▸ **Tasks for this exercise**
**1.** Decide whether each statement below agrees with the Carew Tower passage, answering yes or no and quoting the words of the passage that settle it. (a) Construction of the building took thirteen months. (b) The Palm Court is now a shopping mall. (c) Much of the decorative work was shown at an exhibition in Paris in 1925.
**2.** Rename "Palm Court" to "Grand Court" in the section of the Carew Tower passage starting at "It was ready" and ending at "industry and progress.", and write that section out with the change.

▸ **Source passage**
========================================================================

But as construction began in September 1929, just one month before the stock market crash on October 24, work on the Carew Tower was scaled back from what they originally intended. The grand details - architectural motifs, friezes, and decorative metal – were stopped at the third floor, and plain bricks were used on the floors above. Times were hard.
It was ready in early 1931 – construction took thirteen months, working around the clock, twenty-four hours a day. And it cost thirty-three million dollars, in 1931 dollars.
These days it's mixed tenants – a shopping mall, the Netherland Plaza Hotel, and offices – but the Palm Court, the former lobby of the hotel, and now the restaurant, is described by the hotel as the "finest example of French Art Deco architecture in the world" – most of the decorative work had been created in France several years prior to construction and exhibited at the 1925 Exhibition of Decorative Art in Paris. And the whole place simply reeks of Jazz Age exuberance, and the Babbitt-like glorification of industry and progress.
All that came crashing down on October 24, 1929, when the markets crashed and the Great Depression got underway – but work had begun the month before, so they finished it pretty much as planned. It's a place of lost dreams, with sculpture on the exterior and interior of the building executed by New York architectural sculptor Rene Paul Chambellan, and gorgeous local Rookwood Pottery floral tile, and the art deco detailing straight from Paris.
This is what is left of the Jazz Age.

========================================================================

▸ **Data listing**
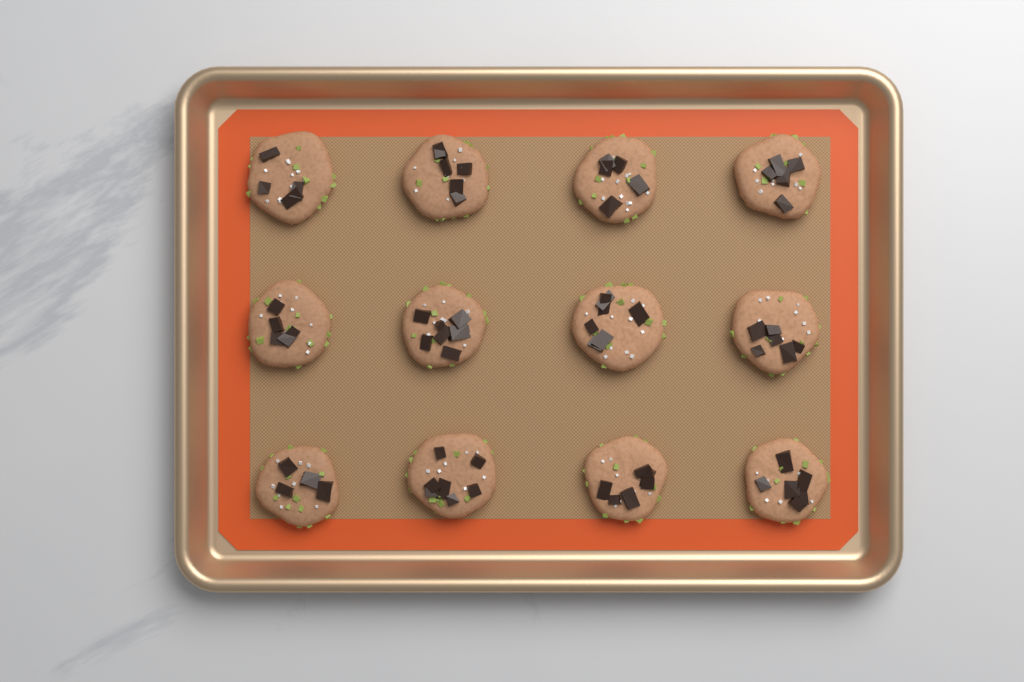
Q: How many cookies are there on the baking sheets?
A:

========================================================================

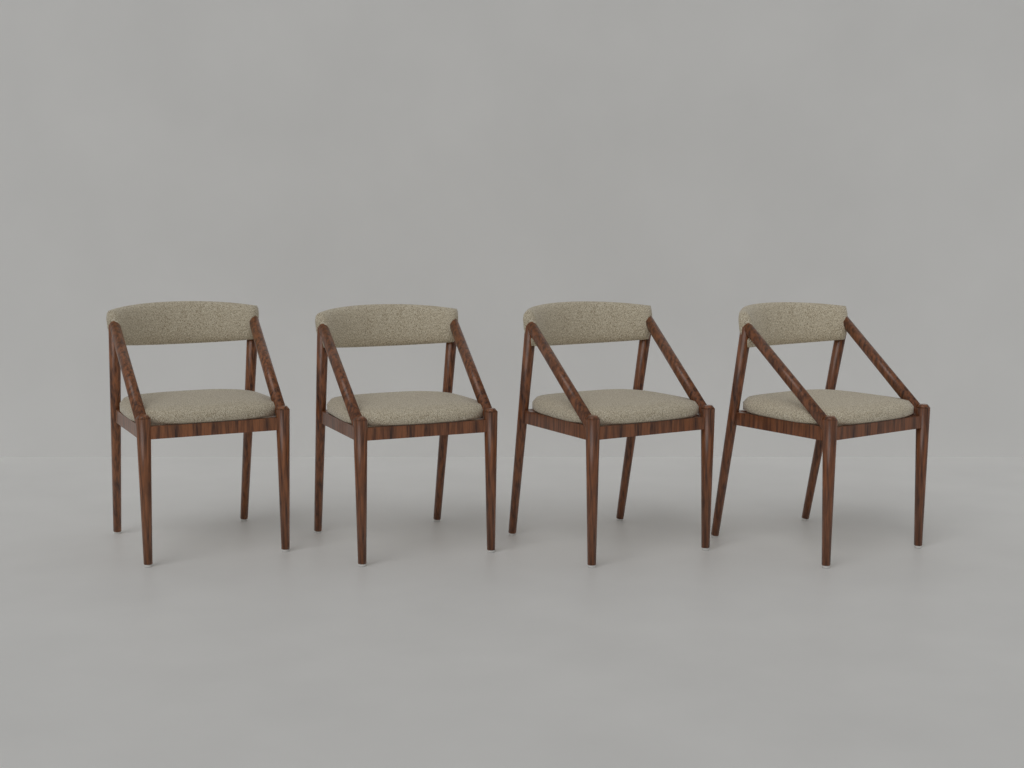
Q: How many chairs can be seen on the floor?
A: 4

========================================================================

▸ **List of solutions**
**1.**
(a) Yes: "construction took thirteen months, working around the clock, twenty-four hours a day."
(b) No: "the Palm Court, the former lobby of the hotel, and now the restaurant."
(c) Yes: "exhibited at the 1925 Exhibition of Decorative Art in Paris."

**2.**
It was ready in early 1931 – construction took thirteen months, working around the clock, twenty-four hours a day. And it cost thirty-three million dollars, in 1931 dollars.
These days it's mixed tenants – a shopping mall, the Netherland Plaza Hotel, and offices – but the Grand Court, the former lobby of the hotel, and now the restaurant, is described by the hotel as the "finest example of French Art Deco architecture in the world" – most of the decorative work had been created in France several years prior to construction and exhibited at the 1925 Exhibition of Decorative Art in Paris. And the whole place simply reeks of Jazz Age exuberance, and the Babbitt-like glorification of industry and progress.